Requirement: Without copying any pictures, restate exactly the lines from the start of the records through the line containing "48: (342, 344, 1.19)".

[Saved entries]
========================

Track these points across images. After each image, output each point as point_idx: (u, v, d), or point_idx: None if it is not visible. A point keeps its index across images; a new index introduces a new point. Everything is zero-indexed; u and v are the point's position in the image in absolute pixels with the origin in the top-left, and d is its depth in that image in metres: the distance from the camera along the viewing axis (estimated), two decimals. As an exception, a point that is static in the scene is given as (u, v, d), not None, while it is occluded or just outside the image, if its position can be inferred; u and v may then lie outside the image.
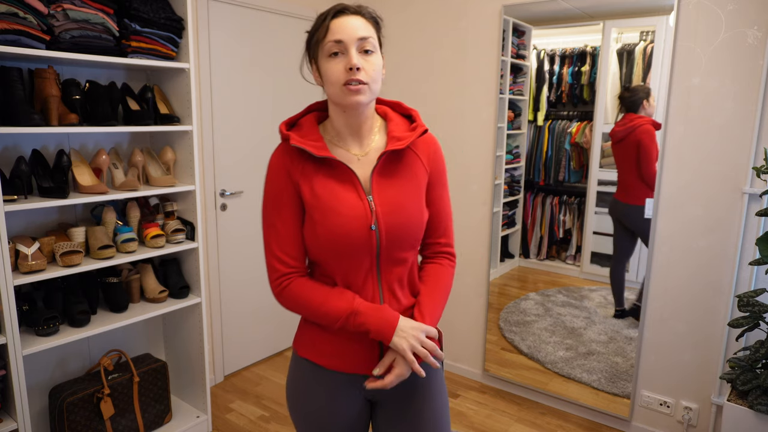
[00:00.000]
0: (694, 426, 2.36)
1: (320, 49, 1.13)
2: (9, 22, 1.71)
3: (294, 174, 1.16)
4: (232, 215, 2.96)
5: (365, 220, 1.13)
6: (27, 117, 1.81)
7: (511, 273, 3.19)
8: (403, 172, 1.19)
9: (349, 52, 1.09)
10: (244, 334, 3.12)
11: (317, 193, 1.14)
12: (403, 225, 1.16)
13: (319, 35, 1.12)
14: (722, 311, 2.21)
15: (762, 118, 2.05)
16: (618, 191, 2.69)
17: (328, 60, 1.11)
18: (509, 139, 2.93)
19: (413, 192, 1.19)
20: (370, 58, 1.12)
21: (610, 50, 2.66)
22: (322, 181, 1.15)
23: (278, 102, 3.12)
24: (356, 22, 1.11)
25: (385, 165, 1.18)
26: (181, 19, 2.19)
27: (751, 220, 2.11)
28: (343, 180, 1.16)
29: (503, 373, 2.92)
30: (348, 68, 1.09)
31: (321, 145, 1.16)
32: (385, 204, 1.15)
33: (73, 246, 1.97)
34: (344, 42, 1.09)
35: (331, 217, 1.13)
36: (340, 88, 1.10)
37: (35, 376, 2.17)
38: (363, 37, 1.10)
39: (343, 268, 1.16)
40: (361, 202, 1.14)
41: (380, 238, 1.14)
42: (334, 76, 1.11)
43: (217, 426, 2.59)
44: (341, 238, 1.12)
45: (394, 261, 1.18)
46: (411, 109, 1.27)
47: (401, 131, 1.20)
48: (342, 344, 1.19)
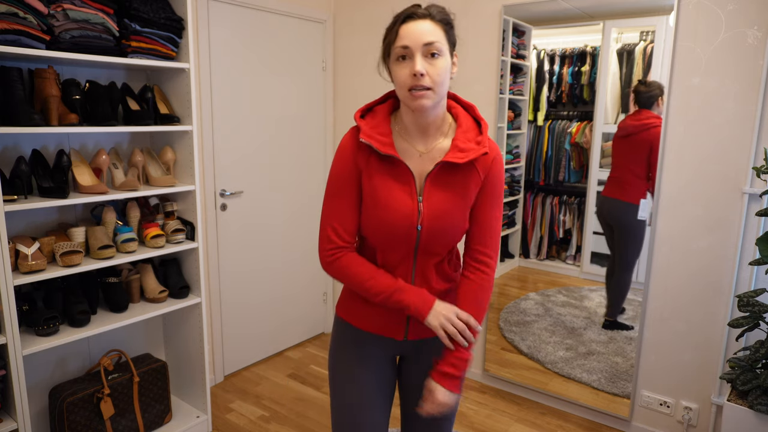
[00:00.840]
0: (694, 426, 2.36)
1: (391, 52, 1.19)
2: (9, 22, 1.71)
3: (360, 161, 1.27)
4: (232, 215, 2.96)
5: (412, 220, 1.24)
6: (27, 117, 1.80)
7: (511, 273, 3.19)
8: (456, 183, 1.26)
9: (414, 58, 1.15)
10: (244, 334, 3.12)
11: (375, 184, 1.25)
12: (443, 230, 1.26)
13: (389, 39, 1.19)
14: (722, 311, 2.21)
15: (762, 118, 2.05)
16: (609, 187, 2.65)
17: (396, 63, 1.18)
18: (509, 139, 2.93)
19: (461, 202, 1.27)
20: (436, 62, 1.17)
21: (610, 50, 2.66)
22: (381, 174, 1.25)
23: (278, 102, 3.12)
24: (424, 27, 1.16)
25: (440, 172, 1.25)
26: (181, 19, 2.19)
27: (751, 220, 2.11)
28: (401, 178, 1.25)
29: (503, 373, 2.92)
30: (413, 74, 1.15)
31: (388, 141, 1.25)
32: (432, 209, 1.25)
33: (73, 246, 1.97)
34: (410, 47, 1.15)
35: (382, 210, 1.24)
36: (406, 92, 1.18)
37: (35, 376, 2.17)
38: (429, 42, 1.15)
39: (384, 249, 1.30)
40: (412, 202, 1.25)
41: (421, 236, 1.26)
42: (401, 80, 1.18)
43: (217, 426, 2.59)
44: (388, 229, 1.25)
45: (430, 254, 1.30)
46: (482, 118, 1.33)
47: (466, 141, 1.26)
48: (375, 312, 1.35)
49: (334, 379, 1.45)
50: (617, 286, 2.65)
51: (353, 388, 1.39)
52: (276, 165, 3.15)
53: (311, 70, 3.29)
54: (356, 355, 1.40)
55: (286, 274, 3.31)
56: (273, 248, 3.19)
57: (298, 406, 2.77)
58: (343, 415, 1.41)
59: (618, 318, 2.77)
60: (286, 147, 3.19)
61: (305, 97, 3.29)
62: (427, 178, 1.25)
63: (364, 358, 1.40)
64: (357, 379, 1.39)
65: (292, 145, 3.22)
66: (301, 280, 3.41)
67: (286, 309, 3.36)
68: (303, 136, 3.31)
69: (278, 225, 3.21)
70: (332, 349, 1.47)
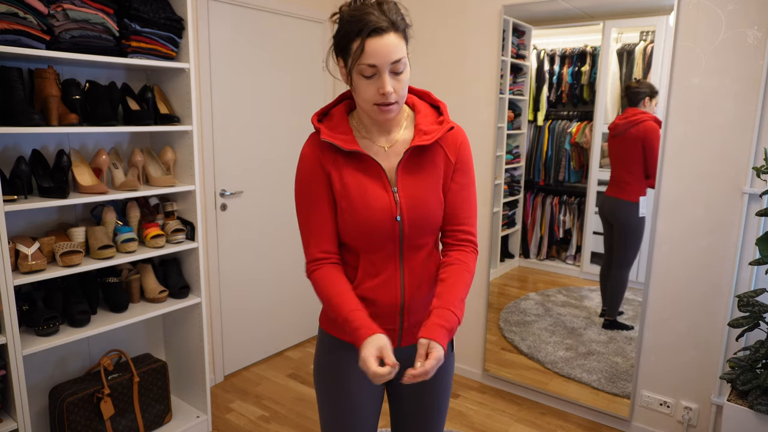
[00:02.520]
0: (694, 426, 2.36)
1: (354, 65, 1.14)
2: (9, 22, 1.71)
3: (325, 164, 1.23)
4: (232, 215, 2.96)
5: (390, 212, 1.21)
6: (27, 117, 1.80)
7: (511, 273, 3.19)
8: (427, 165, 1.24)
9: (383, 77, 1.13)
10: (244, 334, 3.12)
11: (346, 183, 1.22)
12: (424, 217, 1.23)
13: (353, 52, 1.12)
14: (722, 311, 2.21)
15: (762, 118, 2.05)
16: (609, 187, 2.67)
17: (362, 79, 1.15)
18: (509, 139, 2.93)
19: (435, 185, 1.25)
20: (401, 77, 1.16)
21: (610, 50, 2.66)
22: (350, 172, 1.22)
23: (278, 102, 3.12)
24: (390, 42, 1.12)
25: (410, 158, 1.23)
26: (181, 19, 2.19)
27: (751, 220, 2.11)
28: (371, 172, 1.22)
29: (503, 373, 2.92)
30: (381, 93, 1.14)
31: (350, 138, 1.22)
32: (409, 197, 1.22)
33: (73, 246, 1.97)
34: (378, 67, 1.12)
35: (358, 208, 1.21)
36: (371, 106, 1.17)
37: (35, 376, 2.17)
38: (396, 60, 1.13)
39: (367, 250, 1.25)
40: (387, 195, 1.22)
41: (403, 228, 1.22)
42: (367, 95, 1.16)
43: (217, 426, 2.59)
44: (367, 227, 1.21)
45: (415, 248, 1.26)
46: (439, 100, 1.31)
47: (428, 124, 1.25)
48: None
49: (322, 396, 1.37)
50: (615, 283, 2.65)
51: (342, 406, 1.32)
52: (276, 165, 3.15)
53: (311, 70, 3.29)
54: (344, 371, 1.31)
55: (286, 274, 3.31)
56: (273, 248, 3.19)
57: (298, 406, 2.77)
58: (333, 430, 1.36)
59: (617, 318, 2.77)
60: (286, 147, 3.19)
61: (305, 97, 3.29)
62: (398, 166, 1.22)
63: (352, 374, 1.30)
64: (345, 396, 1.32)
65: (292, 145, 3.22)
66: (301, 280, 3.41)
67: (286, 309, 3.36)
68: (303, 136, 3.30)
69: (278, 225, 3.21)
70: (316, 366, 1.38)
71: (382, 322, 1.25)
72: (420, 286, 1.28)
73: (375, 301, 1.26)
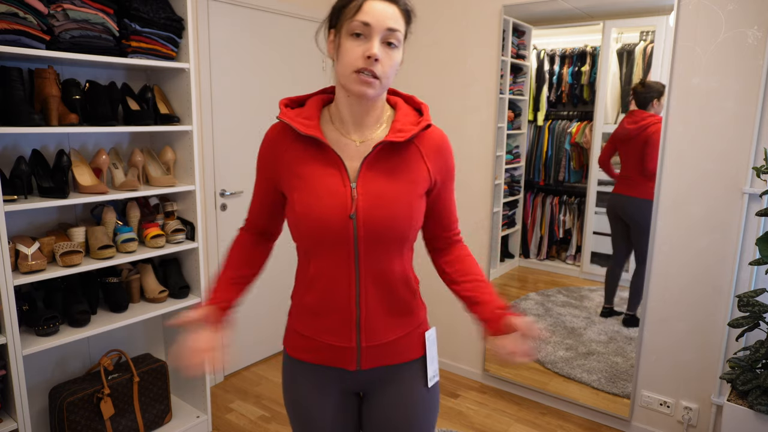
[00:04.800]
0: (694, 426, 2.36)
1: (345, 24, 1.06)
2: (9, 22, 1.71)
3: (279, 151, 1.17)
4: (232, 215, 2.96)
5: (344, 208, 1.09)
6: (27, 117, 1.80)
7: (511, 273, 3.19)
8: (399, 166, 1.14)
9: (372, 39, 1.04)
10: (244, 334, 3.12)
11: (299, 173, 1.13)
12: (386, 218, 1.10)
13: (348, 10, 1.05)
14: (722, 311, 2.21)
15: (762, 118, 2.05)
16: (620, 185, 2.66)
17: (349, 39, 1.05)
18: (509, 139, 2.93)
19: (405, 188, 1.13)
20: (391, 53, 1.07)
21: (610, 50, 2.66)
22: (306, 161, 1.13)
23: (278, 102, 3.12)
24: (389, 10, 1.05)
25: (380, 156, 1.13)
26: (181, 19, 2.19)
27: (751, 220, 2.11)
28: (328, 163, 1.12)
29: (503, 373, 2.92)
30: (366, 56, 1.03)
31: (312, 124, 1.13)
32: (369, 194, 1.10)
33: (73, 246, 1.97)
34: (371, 26, 1.03)
35: (309, 199, 1.11)
36: (351, 73, 1.05)
37: (35, 376, 2.17)
38: (391, 29, 1.05)
39: (316, 252, 1.14)
40: (344, 189, 1.10)
41: (358, 229, 1.09)
42: (350, 58, 1.05)
43: (217, 426, 2.59)
44: (318, 221, 1.10)
45: (375, 261, 1.13)
46: (422, 103, 1.23)
47: (405, 123, 1.15)
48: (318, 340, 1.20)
49: (292, 420, 1.30)
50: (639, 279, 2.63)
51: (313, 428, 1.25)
52: (276, 165, 3.15)
53: (311, 70, 3.29)
54: (312, 394, 1.23)
55: (286, 273, 3.31)
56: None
57: (298, 406, 2.77)
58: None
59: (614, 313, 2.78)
60: (286, 147, 3.19)
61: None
62: (364, 161, 1.11)
63: (320, 397, 1.23)
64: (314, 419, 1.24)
65: (292, 145, 3.22)
66: (301, 280, 3.41)
67: (287, 309, 3.35)
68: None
69: (278, 225, 3.21)
70: (285, 392, 1.30)
71: (336, 338, 1.17)
72: (382, 301, 1.16)
73: (325, 311, 1.17)
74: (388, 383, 1.23)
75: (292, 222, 1.18)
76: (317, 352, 1.20)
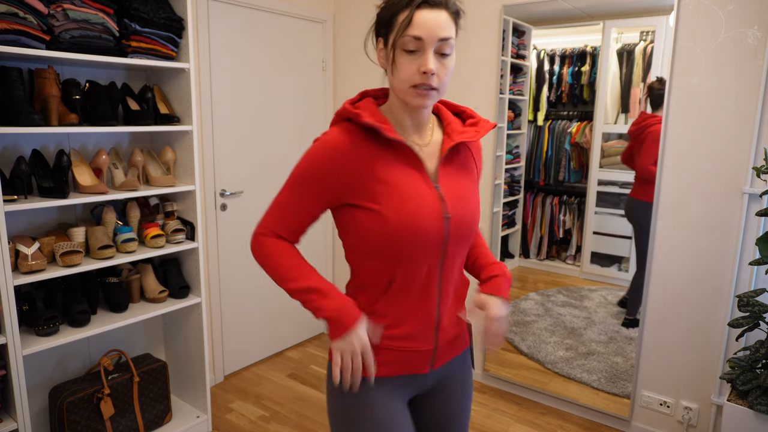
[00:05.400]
0: (694, 426, 2.36)
1: (397, 39, 1.04)
2: (9, 22, 1.71)
3: (359, 159, 1.07)
4: (232, 215, 2.96)
5: (437, 210, 1.09)
6: (27, 117, 1.80)
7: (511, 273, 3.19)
8: (463, 166, 1.19)
9: (426, 54, 1.02)
10: (244, 334, 3.12)
11: (384, 178, 1.07)
12: (470, 216, 1.14)
13: (398, 23, 1.03)
14: (722, 311, 2.21)
15: (762, 118, 2.05)
16: (633, 189, 2.65)
17: (403, 55, 1.04)
18: (509, 139, 2.93)
19: (473, 187, 1.20)
20: (445, 62, 1.06)
21: (610, 50, 2.66)
22: (389, 165, 1.09)
23: (279, 101, 3.12)
24: (441, 18, 1.03)
25: (449, 157, 1.16)
26: (181, 19, 2.19)
27: (751, 220, 2.11)
28: (410, 166, 1.10)
29: (503, 373, 2.92)
30: (422, 71, 1.03)
31: (389, 127, 1.09)
32: (453, 195, 1.12)
33: (73, 246, 1.97)
34: (424, 40, 1.02)
35: (403, 204, 1.06)
36: (408, 88, 1.05)
37: (35, 376, 2.17)
38: (444, 39, 1.04)
39: (410, 261, 1.09)
40: (431, 191, 1.10)
41: (450, 229, 1.10)
42: (406, 74, 1.04)
43: (217, 426, 2.59)
44: (414, 225, 1.06)
45: (456, 259, 1.16)
46: (463, 106, 1.25)
47: (457, 125, 1.19)
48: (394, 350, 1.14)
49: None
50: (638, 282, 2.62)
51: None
52: (276, 165, 3.15)
53: (311, 70, 3.29)
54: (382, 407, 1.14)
55: (286, 274, 3.31)
56: (273, 248, 3.18)
57: (298, 406, 2.77)
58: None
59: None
60: (286, 147, 3.19)
61: (305, 97, 3.29)
62: (440, 163, 1.13)
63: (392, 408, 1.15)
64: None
65: (292, 144, 3.22)
66: (301, 280, 3.41)
67: (287, 309, 3.36)
68: (303, 136, 3.30)
69: (278, 225, 3.20)
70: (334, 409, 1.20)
71: (416, 343, 1.14)
72: (452, 299, 1.19)
73: (407, 319, 1.13)
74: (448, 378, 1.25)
75: (372, 232, 1.08)
76: (389, 365, 1.15)
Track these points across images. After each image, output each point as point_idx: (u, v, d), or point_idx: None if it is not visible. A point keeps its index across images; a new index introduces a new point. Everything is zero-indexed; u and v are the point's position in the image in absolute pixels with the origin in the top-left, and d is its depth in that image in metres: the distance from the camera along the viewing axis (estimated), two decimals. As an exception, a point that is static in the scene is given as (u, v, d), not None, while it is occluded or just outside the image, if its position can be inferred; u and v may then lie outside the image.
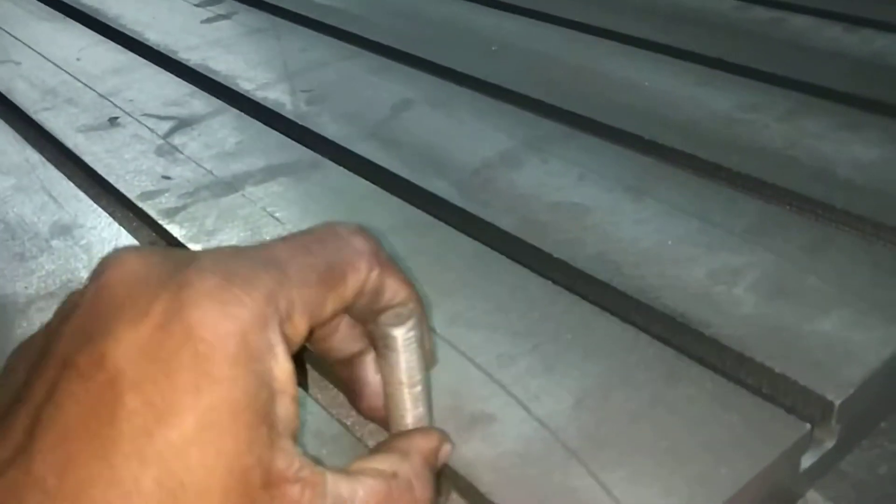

========================

Solution for this task:
Track these points across images. After each image, output each point as point_idx: (u, v, d), or point_idx: None if it is not visible. A point keeps its index across images; a new index introduces a new point. Everything is zero-indexed; u and v are the point's position in the image in absolute pixels with the origin in the top-left, and d is its depth in that image in metres: the distance from the camera along the viewing axis (estimated), two decimals. As an exception, a point that is static in the scene is given as (u, v, d), not None, while it is occluded or just outside the image, if its position can be inferred; u and v may then lie outside the image.
[00:00.000]
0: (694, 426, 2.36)
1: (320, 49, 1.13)
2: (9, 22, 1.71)
3: (294, 174, 1.16)
4: (232, 215, 2.96)
5: (365, 220, 1.13)
6: (27, 117, 1.81)
7: (511, 273, 3.19)
8: (403, 172, 1.19)
9: (349, 52, 1.09)
10: (244, 334, 3.12)
11: (317, 193, 1.14)
12: (403, 225, 1.16)
13: (319, 35, 1.12)
14: (722, 311, 2.21)
15: (762, 118, 2.05)
16: (618, 191, 2.69)
17: (328, 60, 1.11)
18: (509, 139, 2.93)
19: (413, 192, 1.19)
20: (370, 58, 1.12)
21: (610, 50, 2.66)
22: (322, 181, 1.15)
23: (278, 102, 3.12)
24: (356, 22, 1.11)
25: (385, 165, 1.18)
26: (181, 19, 2.19)
27: (751, 220, 2.11)
28: (343, 180, 1.16)
29: (503, 373, 2.92)
30: (348, 68, 1.09)
31: (321, 145, 1.16)
32: (385, 204, 1.15)
33: (73, 246, 1.97)
34: (344, 42, 1.09)
35: (331, 217, 1.13)
36: (340, 88, 1.10)
37: (35, 376, 2.17)
38: (363, 37, 1.10)
39: (343, 268, 1.16)
40: (361, 202, 1.14)
41: (380, 238, 1.14)
42: (334, 76, 1.11)
43: (217, 426, 2.59)
44: (341, 238, 1.12)
45: (394, 261, 1.18)
46: (411, 109, 1.27)
47: (401, 131, 1.20)
48: (342, 344, 1.19)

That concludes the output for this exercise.